Obituary: Victor Vanni
It is with sorrow that we mark the death of Vic Vanni, a Party member for more than fifty years and an unflagging stalwart of our Glasgow Branch. He was 86.
The son of Italian immigrants who settled in Glasgow and had a fish and chip shop, Vic worked all of his life as a sheet metal worker in the Clyde shipyards, where he was probably its only Guardian reader. He joined the Labour Party soon after the 1959 General Election and became extremely active on their behalf, with prospects of becoming a parliamentary candidate. In the following year, however, he fortuitously came across an SPGB outdoor meeting and set about persuading our members to support the Labour Party and the CND movement. In subsequent encounters, our arguments against such a sterile course so impressed him that he abandoned labourism and eventually joined the Socialist Party in 1963. Since that time, he devoted all of his energies to Party activity, as an outdoor speaker, lecturer, writer and branch organiser. Vic addressed public meetings throughout Britain, from Aberdeen to Bristol, Norwich to Bolton, and spoke in London’s Hyde Park, Earls Court and Lincoln’s Inn Fields as well as in Boston and New York when visiting American socialists. A Party candidate and agent in General and Scottish Parliament elections, he was also a Glasgow Branch delegate at fifty consecutive annual Party Conferences.

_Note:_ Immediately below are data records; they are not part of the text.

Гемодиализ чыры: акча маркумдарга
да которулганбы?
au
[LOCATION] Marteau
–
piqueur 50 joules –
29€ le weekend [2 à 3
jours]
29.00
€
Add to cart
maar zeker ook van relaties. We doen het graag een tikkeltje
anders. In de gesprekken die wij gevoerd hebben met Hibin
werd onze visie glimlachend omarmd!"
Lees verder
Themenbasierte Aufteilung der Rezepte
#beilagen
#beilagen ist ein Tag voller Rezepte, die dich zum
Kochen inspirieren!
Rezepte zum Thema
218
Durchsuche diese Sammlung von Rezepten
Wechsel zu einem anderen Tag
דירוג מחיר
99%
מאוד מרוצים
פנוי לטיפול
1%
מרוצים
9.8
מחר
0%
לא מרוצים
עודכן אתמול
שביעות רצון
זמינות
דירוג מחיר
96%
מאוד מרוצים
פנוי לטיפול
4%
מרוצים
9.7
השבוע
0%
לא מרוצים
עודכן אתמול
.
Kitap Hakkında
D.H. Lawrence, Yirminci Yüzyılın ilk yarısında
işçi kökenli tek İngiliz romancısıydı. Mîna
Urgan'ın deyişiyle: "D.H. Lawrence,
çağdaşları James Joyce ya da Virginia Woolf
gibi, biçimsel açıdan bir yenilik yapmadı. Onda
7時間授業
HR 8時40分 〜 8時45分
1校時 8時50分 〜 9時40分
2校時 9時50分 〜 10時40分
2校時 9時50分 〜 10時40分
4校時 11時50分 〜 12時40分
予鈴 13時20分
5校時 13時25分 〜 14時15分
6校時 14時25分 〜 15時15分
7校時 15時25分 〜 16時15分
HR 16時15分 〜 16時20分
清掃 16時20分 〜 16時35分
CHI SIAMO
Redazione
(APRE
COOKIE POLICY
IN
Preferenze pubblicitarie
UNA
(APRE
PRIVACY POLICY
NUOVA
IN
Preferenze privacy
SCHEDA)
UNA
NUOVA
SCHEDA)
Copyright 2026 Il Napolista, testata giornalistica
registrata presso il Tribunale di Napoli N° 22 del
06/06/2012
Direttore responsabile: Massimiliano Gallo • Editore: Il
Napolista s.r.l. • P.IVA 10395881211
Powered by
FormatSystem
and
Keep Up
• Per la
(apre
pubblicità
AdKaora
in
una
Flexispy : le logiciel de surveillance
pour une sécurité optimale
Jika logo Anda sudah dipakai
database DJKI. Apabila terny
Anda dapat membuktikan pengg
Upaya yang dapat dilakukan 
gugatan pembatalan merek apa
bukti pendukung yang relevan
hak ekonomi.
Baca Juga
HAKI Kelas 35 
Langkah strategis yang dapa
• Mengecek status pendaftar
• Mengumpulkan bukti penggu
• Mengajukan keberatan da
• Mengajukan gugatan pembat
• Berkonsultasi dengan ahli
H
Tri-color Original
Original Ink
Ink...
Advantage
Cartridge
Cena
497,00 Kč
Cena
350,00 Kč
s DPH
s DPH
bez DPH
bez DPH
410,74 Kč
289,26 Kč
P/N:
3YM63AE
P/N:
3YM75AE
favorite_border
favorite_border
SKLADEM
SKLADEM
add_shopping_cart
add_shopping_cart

Vic was known latterly for a tendency to pour tepid to cold water on what he viewed as fanciful optimism about, or proposals for, the advancement of socialism, which made his commitment and integrity all the more admirable. The only thing wrong with our case, he insisted, is that it has too few adherents. He always made a point of speaking to new Party members or writing them letters of encouragement, as well as occasionally posting missives of gentle admonition to those of longer standing who should have known better. Where he lately bought his typewriter ribbons remains a mystery. While his life was the Party, he did have abiding enthusiasms elsewhere: his knowledge of Scottish, English and continental football was extensive (he could name most players in London teams of the mid-1950s, when he briefly lived in the capital); he became an avid devotee of speedway’s Glasgow Tigers; and he was a regular cinema-goer familiar with both continental and American films, being especially interested in Hollywood and its industrial relations. A convivial, unassuming and self-disciplined man of routine (explained, perhaps in part, by his conscripted time in the army as Sergeant Vanni), it is impossible to forget him putting in his forthright two pennies’ worth at Party gatherings. All members will be hard-pressed to emulate Vic’s example, which is his singular legacy.